EXCERPT:
————————
2025 was not a peaceful year for Europe. While war raged in Ukraine, Donald Trump exerted considerable pressure on the European Union, both in terms of trade and security. The European political scene is likely to remain turbulent in 2026. Here is an overview of what the future may hold.
Will the Mercosur trade agreement be approved?
“It seems certain that [the Mercosur trade agreement] will be signed in mid-January,” said a senior German official after the European summit in December, where Italy and France secured a one-month postponement of the decision on this trade agreement between the EU and Latin American countries. This seems rather optimistic. Although Italian Prime Minister Giorgia Meloni is satisfied with the reassuring measures for the agricultural sector, which she believes the European Commission can guarantee “in the short term,” the European Parliament can still reject the agreement. This happened in 2012 with the so-called ACTA trade agreement, when opponents criticized the “vague wording” of the agreement, which aimed to better protect intellectual property.
The failure of the Mercosur agreement would be a major blow, even though negotiations have been ongoing for more than a quarter of a century. Due to American protectionism and growing tensions with China, the EU is desperately seeking greater diversification in terms of trading partners. Latin America and Southeast Asia are particularly in the spotlight.
However, the EU has only itself to blame for the fact that it is still struggling to conclude trade agreements. Not only does excessive European regulation make European economic sectors, such as agriculture, less willing to accept products from the European market that do not have to meet strict European standards in practice. The EU also repeatedly tries to abuse trade negotiations by imposing its own political choices on the rest of the world. For example, negotiations with Mercosur had to be reopened because the EU suddenly started making new demands.
————————
TASK A:
In the article on Europe's outlook for 2026, which trade agreement did the European Parliament reject in 2012?
TASK B:
Continue the article on Europe's outlook for 2026 from its final sentence.
None of the material is needed for this work.

(Bounding boxes and keypoints)
————————
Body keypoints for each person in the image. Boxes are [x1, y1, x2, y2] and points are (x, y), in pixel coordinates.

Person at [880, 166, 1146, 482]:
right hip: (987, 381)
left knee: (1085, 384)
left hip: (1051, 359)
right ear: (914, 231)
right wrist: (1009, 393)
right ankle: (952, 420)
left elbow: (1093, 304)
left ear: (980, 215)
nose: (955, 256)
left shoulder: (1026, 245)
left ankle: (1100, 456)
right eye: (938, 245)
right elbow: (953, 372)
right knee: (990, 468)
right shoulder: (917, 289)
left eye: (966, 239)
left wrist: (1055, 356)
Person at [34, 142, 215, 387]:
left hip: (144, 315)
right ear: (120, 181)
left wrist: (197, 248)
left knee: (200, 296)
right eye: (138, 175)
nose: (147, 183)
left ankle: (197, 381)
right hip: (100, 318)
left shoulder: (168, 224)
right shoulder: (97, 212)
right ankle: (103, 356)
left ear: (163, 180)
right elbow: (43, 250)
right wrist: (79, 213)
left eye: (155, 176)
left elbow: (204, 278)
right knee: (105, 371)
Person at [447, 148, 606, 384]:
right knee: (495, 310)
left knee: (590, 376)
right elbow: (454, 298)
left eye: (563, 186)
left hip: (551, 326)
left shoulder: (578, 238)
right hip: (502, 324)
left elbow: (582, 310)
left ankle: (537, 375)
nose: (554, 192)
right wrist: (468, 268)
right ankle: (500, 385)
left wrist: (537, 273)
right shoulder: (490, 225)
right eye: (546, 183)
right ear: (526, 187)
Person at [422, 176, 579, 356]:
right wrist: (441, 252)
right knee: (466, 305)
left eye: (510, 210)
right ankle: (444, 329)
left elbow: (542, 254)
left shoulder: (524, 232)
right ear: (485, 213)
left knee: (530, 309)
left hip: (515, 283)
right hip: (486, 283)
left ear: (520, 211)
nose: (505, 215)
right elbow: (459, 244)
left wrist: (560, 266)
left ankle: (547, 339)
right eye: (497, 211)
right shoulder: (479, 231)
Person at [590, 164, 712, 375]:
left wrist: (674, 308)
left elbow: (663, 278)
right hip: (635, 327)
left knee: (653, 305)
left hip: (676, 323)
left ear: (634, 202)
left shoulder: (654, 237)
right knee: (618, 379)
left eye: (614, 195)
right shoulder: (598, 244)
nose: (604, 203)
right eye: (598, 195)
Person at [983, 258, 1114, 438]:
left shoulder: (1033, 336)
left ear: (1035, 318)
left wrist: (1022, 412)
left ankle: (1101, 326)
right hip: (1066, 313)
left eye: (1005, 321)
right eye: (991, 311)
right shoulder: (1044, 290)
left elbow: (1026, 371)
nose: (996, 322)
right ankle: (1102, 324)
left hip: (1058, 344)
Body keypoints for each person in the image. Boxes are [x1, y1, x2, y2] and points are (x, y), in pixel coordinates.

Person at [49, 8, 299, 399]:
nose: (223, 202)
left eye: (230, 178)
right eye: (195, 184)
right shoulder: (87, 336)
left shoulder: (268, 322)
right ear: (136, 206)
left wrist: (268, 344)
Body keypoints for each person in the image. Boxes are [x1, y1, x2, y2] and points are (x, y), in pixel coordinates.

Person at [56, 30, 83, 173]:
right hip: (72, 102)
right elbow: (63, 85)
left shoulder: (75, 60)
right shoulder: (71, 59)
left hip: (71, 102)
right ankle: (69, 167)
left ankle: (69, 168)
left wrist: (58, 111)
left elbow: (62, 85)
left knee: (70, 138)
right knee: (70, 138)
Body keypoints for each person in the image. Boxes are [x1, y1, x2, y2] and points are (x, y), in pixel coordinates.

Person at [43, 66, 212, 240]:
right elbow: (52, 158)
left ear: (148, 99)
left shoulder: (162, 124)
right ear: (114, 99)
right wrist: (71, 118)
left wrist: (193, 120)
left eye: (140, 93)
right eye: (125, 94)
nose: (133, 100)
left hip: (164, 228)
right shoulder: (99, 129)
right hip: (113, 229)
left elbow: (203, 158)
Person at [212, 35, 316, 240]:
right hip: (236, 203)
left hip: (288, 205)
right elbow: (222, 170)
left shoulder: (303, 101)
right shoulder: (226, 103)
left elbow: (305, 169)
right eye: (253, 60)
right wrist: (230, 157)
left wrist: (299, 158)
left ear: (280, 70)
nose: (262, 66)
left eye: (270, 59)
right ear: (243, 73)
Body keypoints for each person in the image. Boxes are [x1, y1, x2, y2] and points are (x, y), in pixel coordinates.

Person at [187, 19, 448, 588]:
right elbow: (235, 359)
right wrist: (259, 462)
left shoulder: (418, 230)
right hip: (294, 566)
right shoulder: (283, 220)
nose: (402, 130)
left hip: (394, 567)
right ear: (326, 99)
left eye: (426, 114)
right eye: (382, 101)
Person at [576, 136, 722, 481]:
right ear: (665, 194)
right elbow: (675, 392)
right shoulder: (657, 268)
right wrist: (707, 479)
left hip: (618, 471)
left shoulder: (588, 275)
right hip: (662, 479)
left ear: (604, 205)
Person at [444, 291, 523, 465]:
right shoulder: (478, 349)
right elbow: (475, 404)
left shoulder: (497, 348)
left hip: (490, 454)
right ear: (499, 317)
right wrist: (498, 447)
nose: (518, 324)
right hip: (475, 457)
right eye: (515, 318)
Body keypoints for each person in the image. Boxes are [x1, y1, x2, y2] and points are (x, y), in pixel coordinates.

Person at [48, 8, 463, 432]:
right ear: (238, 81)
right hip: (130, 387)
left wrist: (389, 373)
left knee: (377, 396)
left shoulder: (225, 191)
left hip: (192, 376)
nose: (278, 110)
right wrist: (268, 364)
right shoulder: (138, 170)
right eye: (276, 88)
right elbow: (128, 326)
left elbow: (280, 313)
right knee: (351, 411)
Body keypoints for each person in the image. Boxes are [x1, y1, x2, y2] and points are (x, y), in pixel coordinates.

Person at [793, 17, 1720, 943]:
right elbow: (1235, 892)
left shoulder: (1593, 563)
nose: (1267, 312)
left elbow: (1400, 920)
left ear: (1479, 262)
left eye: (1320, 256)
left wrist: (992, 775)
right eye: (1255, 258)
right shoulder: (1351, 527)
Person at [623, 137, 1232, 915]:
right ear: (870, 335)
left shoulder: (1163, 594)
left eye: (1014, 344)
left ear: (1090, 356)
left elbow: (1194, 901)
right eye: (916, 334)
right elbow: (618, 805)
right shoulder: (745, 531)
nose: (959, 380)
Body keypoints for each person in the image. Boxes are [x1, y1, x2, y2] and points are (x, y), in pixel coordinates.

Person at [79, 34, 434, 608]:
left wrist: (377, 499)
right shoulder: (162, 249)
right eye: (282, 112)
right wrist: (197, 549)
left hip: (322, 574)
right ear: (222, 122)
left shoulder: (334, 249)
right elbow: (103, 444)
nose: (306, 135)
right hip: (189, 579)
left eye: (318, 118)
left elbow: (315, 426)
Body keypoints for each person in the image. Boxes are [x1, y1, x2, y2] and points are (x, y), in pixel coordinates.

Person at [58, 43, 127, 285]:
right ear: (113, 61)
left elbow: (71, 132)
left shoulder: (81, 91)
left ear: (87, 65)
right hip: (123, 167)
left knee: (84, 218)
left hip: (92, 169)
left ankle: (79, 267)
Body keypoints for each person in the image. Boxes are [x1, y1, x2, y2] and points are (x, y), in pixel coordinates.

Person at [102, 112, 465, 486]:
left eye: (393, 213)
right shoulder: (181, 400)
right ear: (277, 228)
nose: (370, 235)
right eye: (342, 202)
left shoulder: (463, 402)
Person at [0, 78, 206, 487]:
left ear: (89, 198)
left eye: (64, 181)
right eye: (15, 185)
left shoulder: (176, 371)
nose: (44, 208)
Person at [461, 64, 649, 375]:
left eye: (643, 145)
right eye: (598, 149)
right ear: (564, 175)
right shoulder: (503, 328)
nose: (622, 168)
————————
TASK ANSWER A:
The ACTA trade agreement.

TASK ANSWER B:
Poor trade relations with Southeast Asia also have a lot to do with European regulations. In particular, the European Union’s Deforestation Regulation (EUDR), whose entry into force has just been postponed once again, has caused discontent in countries such as Malaysia and Indonesia, which, according to NGOs, have made significant progress in terms of deforestation. This is partly due to their national standards, which the EU has long refused to recognize and is now asking the country to integrate with a great deal of EUDR bureaucracy.
The fact that Trump also negotiated important exceptions for the US has led to unfair treatment of trading partners. This shows that the EU’s regulatory zeal is not only about European producers and consumers, but also its good trade relations with the rest of the world. The EU has failed to conclude a trade agreement with India, and for this reason, it seems unlikely that this will happen in 2026. India is particularly concerned about the new European CBAM climate tariff, another relic of Ursula von der Leyen’s first term, which protects the European market and thus burdens European consumers with higher prices.
Do German state elections threaten Chancellor Merz?
Elections will be held in 2026 in Hungary, where Victor Orban is trying to remain in power, and in Bulgaria, where protests against corruption brought down the incumbent government in a country that joined the eurozone on January 1.
However, the main focus will be on the results of five state elections in Germany. Three of these will take place in former East Germany, where the right-wing populist AfD party is particularly strong. Since Merz won the election in February 2025, his CDU-CSU formation has fallen from almost 30% in the polls to less than 25%, while the AfD has risen from 21% to 26%, currently becoming the largest German party.
This is due to Merz reneging on his election promises: budgetary discipline has been thrown out the window and little has changed in terms of migration. Despite promises to strictly limit family reunification, between January and November Germany issued more than 101,000 family reunification visas, most of them to Turkey, Syria, India, and Kosovo.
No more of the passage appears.